The success of this computer made it possible to realize the original vision of Raspberry Pi. In the second year after this computer’s launch, tech enthusiasts purchased over 2.5 million Raspberry Pis, and the previous challenge of low board numbers disappeared.
The next version to be launched will be Raspberry Pi 4, but Upton expects this one to differ significantly from the previous ones and require a migration to an entirely new system-on-chip to support faster and more efficient processors. This will be the biggest challenge since Raspberry Pi 2, and Upton says their ambitious plan is to launch this board within the 2020-2021 window.
Single-board computers are not worth much today, and you can’t demand much from small devices that impersonate Raspberry Pi—whether it’s Banana Pi, Orange Pi, or Strawberry Pi. But what would the world be like if Raspberry Pi hadn’t been created?
Upton said, “That’s an intriguing question—but no one knows the answer, right?”
He speculated that perhaps Arduino would have extended from making microcontroller boards to producing low-cost SBCs, or BeagleBoards SBCs would have dropped to Raspberry Pi’s price.

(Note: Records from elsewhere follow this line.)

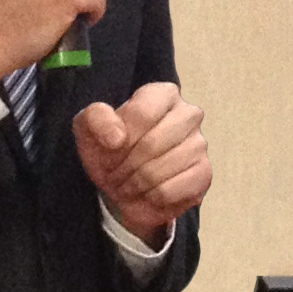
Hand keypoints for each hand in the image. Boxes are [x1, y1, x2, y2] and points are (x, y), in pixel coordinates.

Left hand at [76, 83, 210, 246]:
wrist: (123, 185)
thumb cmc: (109, 149)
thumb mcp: (89, 127)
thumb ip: (96, 119)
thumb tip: (117, 137)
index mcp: (163, 94)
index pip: (142, 113)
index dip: (119, 138)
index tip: (109, 149)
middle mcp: (188, 114)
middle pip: (152, 144)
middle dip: (125, 165)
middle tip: (114, 173)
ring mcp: (199, 144)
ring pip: (161, 170)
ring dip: (135, 184)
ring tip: (128, 184)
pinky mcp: (203, 174)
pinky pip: (171, 190)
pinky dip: (151, 197)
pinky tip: (148, 193)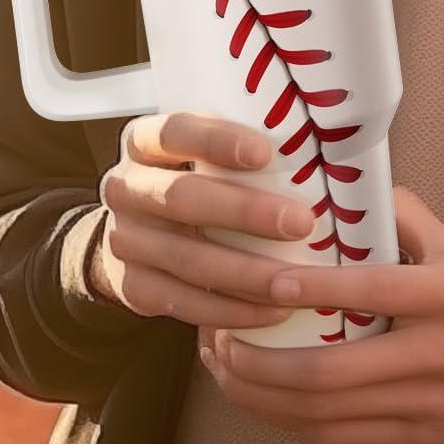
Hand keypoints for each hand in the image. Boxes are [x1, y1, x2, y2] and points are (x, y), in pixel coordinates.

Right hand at [90, 110, 312, 330]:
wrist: (139, 231)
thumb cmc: (197, 178)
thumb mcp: (204, 151)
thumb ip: (241, 150)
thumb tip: (320, 149)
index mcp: (144, 141)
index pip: (174, 131)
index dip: (216, 141)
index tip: (265, 153)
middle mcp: (125, 186)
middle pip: (182, 198)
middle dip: (245, 212)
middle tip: (300, 223)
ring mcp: (123, 239)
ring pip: (186, 259)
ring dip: (246, 274)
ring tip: (295, 283)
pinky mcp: (131, 286)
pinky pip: (182, 303)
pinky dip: (230, 311)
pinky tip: (271, 312)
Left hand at [197, 185, 443, 443]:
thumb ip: (402, 217)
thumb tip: (343, 182)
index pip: (372, 290)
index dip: (313, 290)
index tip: (266, 279)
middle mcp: (438, 354)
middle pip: (333, 373)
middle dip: (263, 363)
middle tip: (219, 339)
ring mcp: (429, 406)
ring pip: (329, 415)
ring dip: (267, 398)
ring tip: (227, 371)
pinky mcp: (424, 440)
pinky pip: (345, 438)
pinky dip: (296, 423)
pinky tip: (267, 401)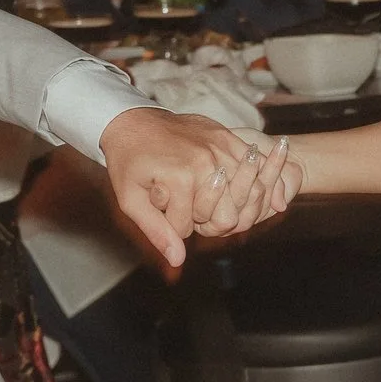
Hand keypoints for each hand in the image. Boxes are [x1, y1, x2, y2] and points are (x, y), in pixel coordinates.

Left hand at [100, 108, 285, 265]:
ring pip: (243, 196)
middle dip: (204, 218)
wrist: (133, 121)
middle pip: (225, 216)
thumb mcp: (131, 199)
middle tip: (185, 206)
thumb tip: (178, 260)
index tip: (162, 209)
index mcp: (180, 179)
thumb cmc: (129, 161)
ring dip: (225, 202)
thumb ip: (156, 231)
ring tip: (203, 195)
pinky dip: (248, 181)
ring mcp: (220, 148)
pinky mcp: (228, 138)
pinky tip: (230, 183)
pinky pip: (252, 167)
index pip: (188, 227)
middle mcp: (205, 163)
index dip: (173, 226)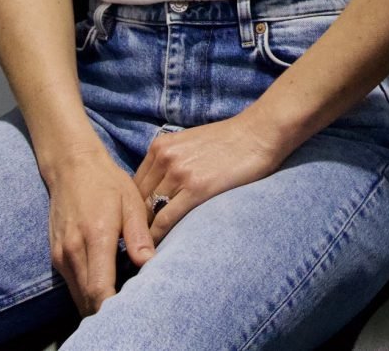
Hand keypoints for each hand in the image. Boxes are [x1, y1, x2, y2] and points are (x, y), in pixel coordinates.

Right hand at [46, 147, 153, 315]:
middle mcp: (73, 251)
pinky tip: (106, 284)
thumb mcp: (131, 201)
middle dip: (108, 309)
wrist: (72, 166)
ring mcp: (61, 255)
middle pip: (87, 300)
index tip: (132, 308)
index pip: (99, 289)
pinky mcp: (56, 255)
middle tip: (131, 305)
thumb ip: (138, 234)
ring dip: (96, 303)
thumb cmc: (107, 182)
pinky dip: (87, 291)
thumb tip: (148, 263)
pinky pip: (72, 284)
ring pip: (78, 296)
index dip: (113, 307)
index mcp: (95, 237)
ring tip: (121, 298)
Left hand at [134, 114, 285, 246]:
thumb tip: (157, 191)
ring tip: (142, 254)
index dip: (131, 210)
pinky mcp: (197, 188)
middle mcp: (164, 158)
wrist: (257, 134)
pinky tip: (157, 251)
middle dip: (135, 224)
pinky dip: (158, 237)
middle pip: (137, 200)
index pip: (133, 187)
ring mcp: (179, 172)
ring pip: (149, 212)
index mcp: (160, 147)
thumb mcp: (188, 144)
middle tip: (134, 246)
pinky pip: (166, 219)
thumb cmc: (227, 142)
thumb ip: (169, 163)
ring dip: (144, 234)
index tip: (134, 228)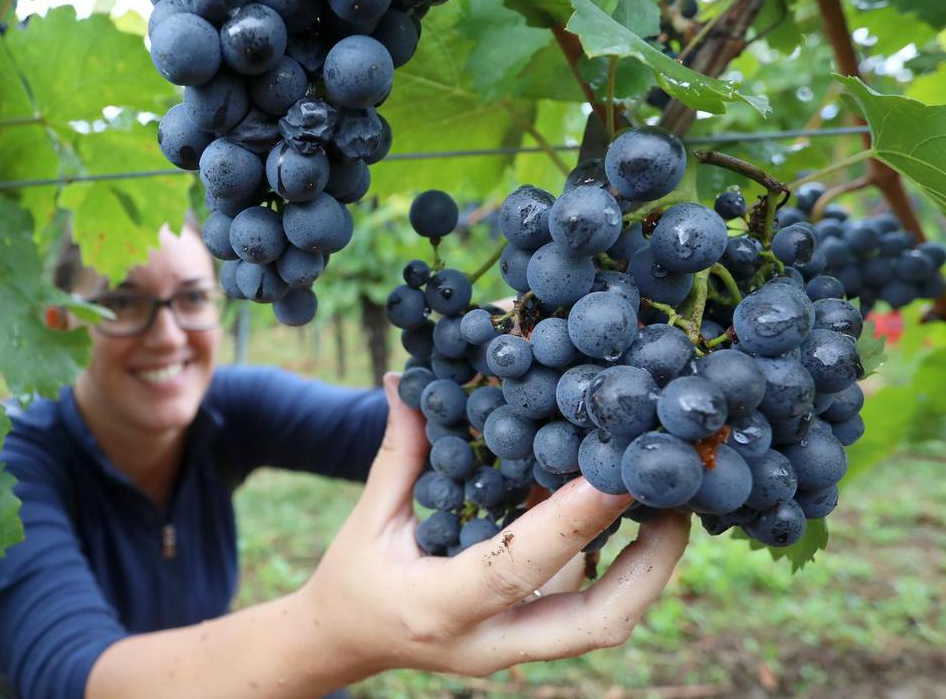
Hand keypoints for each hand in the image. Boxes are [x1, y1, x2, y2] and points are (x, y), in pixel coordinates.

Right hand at [300, 373, 689, 679]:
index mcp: (439, 608)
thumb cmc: (357, 575)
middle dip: (650, 565)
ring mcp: (519, 649)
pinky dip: (623, 561)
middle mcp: (490, 642)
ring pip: (606, 622)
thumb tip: (401, 380)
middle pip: (595, 624)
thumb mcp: (369, 516)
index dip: (569, 522)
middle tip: (676, 499)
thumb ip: (400, 453)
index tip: (616, 473)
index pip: (515, 569)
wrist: (351, 640)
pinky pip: (592, 605)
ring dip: (649, 565)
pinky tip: (635, 508)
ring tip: (672, 498)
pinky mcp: (535, 638)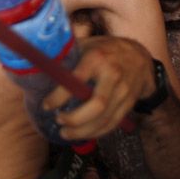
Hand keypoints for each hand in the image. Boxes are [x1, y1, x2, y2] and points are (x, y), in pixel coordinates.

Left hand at [42, 36, 156, 139]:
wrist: (140, 56)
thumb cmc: (105, 49)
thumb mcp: (87, 44)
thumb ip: (68, 54)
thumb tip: (39, 62)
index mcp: (96, 58)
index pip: (77, 80)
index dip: (59, 96)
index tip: (46, 105)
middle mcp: (112, 75)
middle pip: (96, 105)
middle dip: (75, 118)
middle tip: (58, 120)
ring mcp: (123, 91)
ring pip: (105, 118)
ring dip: (84, 131)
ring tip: (65, 133)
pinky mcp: (129, 103)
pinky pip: (113, 123)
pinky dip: (96, 133)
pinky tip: (83, 134)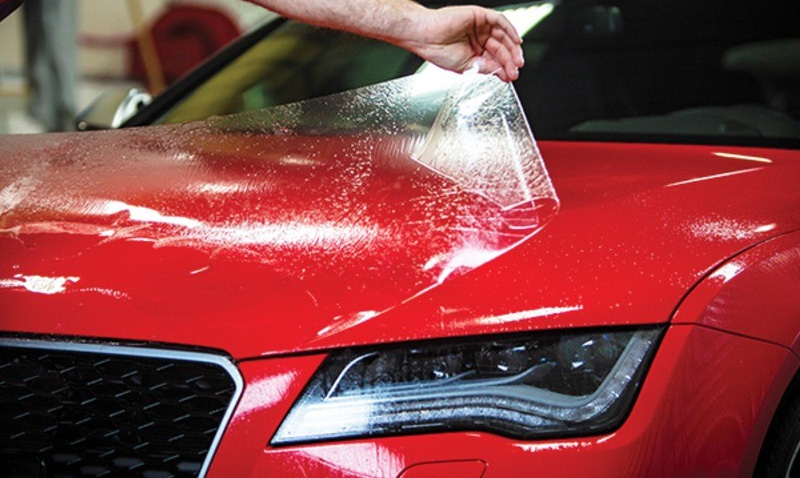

Maybe he and the Raspberry Pi creators were just lucky.
“Perhaps it was just a timely idea that happened to be ripe, and we just happened to step in.”
Upton said, from some perspectives, the birth of Raspberry Pi required a certain degree of naivety. If he and his colleagues had been more aware of the challenges they faced at the outset, they might never have embarked on this endeavor.
He said, “You know, I think we were just too naive.”
“On one side, there’s knowing so little that you’re not prepared for bold things; on the other side, there’s knowing enough to bring a team together. There’s a delicate line between the two.”
“To some extent, ignorance was a blessing for us. We didn’t know what was impossible, so we accomplished something impossible.”